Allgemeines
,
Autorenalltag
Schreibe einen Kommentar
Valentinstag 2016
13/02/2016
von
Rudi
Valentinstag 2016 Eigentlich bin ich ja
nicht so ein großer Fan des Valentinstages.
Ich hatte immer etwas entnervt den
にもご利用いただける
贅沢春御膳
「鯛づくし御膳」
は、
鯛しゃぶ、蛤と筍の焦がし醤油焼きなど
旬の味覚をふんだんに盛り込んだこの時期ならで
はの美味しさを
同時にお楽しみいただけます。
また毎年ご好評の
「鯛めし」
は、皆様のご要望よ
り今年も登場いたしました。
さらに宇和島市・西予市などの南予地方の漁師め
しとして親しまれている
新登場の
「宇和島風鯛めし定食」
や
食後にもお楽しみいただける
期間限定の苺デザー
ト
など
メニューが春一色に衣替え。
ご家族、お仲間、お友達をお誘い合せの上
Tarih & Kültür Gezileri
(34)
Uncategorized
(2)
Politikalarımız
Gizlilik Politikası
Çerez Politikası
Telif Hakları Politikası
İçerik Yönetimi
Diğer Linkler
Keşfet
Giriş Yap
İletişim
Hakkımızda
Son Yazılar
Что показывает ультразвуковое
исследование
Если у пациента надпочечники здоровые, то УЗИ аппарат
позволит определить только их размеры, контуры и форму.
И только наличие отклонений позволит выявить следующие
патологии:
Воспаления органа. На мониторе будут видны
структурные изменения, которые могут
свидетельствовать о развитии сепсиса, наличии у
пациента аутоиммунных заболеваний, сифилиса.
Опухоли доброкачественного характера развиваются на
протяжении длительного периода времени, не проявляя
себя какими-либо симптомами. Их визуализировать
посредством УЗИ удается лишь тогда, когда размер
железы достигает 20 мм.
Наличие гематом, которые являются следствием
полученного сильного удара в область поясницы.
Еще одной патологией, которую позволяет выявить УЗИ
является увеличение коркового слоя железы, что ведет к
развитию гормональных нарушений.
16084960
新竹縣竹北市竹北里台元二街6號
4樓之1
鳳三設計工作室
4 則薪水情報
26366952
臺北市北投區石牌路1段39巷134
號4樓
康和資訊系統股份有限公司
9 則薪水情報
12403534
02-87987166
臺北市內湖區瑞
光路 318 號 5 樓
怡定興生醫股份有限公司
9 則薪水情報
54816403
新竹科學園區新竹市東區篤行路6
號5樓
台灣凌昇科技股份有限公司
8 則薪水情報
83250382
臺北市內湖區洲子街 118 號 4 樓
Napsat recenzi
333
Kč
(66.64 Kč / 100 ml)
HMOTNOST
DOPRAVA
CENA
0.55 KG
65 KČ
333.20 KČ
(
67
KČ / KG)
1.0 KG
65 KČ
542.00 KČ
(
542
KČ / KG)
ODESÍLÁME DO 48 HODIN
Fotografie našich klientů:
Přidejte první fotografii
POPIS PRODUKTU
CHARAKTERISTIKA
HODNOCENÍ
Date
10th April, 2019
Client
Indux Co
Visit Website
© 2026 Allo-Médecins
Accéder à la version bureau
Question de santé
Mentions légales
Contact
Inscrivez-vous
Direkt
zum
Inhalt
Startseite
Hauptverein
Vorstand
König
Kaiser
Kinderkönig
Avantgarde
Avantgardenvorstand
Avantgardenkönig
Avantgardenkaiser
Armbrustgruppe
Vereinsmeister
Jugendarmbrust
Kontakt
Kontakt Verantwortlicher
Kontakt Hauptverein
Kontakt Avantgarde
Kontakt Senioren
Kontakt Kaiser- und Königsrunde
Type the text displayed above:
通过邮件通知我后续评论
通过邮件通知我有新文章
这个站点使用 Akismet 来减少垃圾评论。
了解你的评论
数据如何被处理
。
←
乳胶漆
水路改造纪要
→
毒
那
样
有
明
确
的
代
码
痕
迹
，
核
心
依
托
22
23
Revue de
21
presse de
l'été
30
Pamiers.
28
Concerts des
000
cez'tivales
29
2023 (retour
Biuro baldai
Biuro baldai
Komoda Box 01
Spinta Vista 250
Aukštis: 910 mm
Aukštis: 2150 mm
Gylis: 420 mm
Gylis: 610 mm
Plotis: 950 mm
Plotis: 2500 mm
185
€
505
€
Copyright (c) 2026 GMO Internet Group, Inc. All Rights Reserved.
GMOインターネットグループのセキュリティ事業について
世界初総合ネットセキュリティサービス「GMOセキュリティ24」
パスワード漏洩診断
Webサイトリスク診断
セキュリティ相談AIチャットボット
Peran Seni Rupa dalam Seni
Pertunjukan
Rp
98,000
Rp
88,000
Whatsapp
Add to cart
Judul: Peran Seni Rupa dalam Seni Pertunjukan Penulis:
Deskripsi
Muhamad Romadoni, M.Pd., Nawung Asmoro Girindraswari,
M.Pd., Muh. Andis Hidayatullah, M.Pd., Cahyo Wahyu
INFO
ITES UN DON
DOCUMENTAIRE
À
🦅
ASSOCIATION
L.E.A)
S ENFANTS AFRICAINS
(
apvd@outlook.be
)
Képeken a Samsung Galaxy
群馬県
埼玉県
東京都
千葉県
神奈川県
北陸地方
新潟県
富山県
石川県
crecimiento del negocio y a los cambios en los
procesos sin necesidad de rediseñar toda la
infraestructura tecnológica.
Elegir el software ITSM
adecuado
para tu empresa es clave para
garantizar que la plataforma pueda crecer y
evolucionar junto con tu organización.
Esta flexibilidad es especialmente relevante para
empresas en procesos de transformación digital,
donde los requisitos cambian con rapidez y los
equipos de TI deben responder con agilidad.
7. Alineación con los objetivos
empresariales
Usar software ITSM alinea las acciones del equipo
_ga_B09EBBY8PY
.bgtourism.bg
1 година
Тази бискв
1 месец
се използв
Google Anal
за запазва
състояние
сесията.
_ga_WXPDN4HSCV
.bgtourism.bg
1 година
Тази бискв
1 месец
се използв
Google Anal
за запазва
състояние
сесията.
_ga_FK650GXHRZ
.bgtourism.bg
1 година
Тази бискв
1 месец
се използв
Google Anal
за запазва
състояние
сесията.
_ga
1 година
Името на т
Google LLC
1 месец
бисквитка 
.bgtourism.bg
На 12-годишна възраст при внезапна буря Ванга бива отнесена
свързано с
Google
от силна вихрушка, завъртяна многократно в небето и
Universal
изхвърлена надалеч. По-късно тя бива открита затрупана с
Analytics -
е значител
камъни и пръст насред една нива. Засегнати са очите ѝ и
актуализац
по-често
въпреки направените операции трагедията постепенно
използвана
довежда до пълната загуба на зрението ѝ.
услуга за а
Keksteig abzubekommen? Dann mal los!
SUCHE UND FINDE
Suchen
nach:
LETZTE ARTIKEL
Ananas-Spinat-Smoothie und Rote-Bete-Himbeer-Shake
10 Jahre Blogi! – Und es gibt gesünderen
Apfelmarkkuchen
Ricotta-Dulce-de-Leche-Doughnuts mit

········

### Problem to solve
Please return every line in the data that includes the string "Politikası".

### Task answer
Gizlilik Politikası
Çerez Politikası
Telif Hakları Politikası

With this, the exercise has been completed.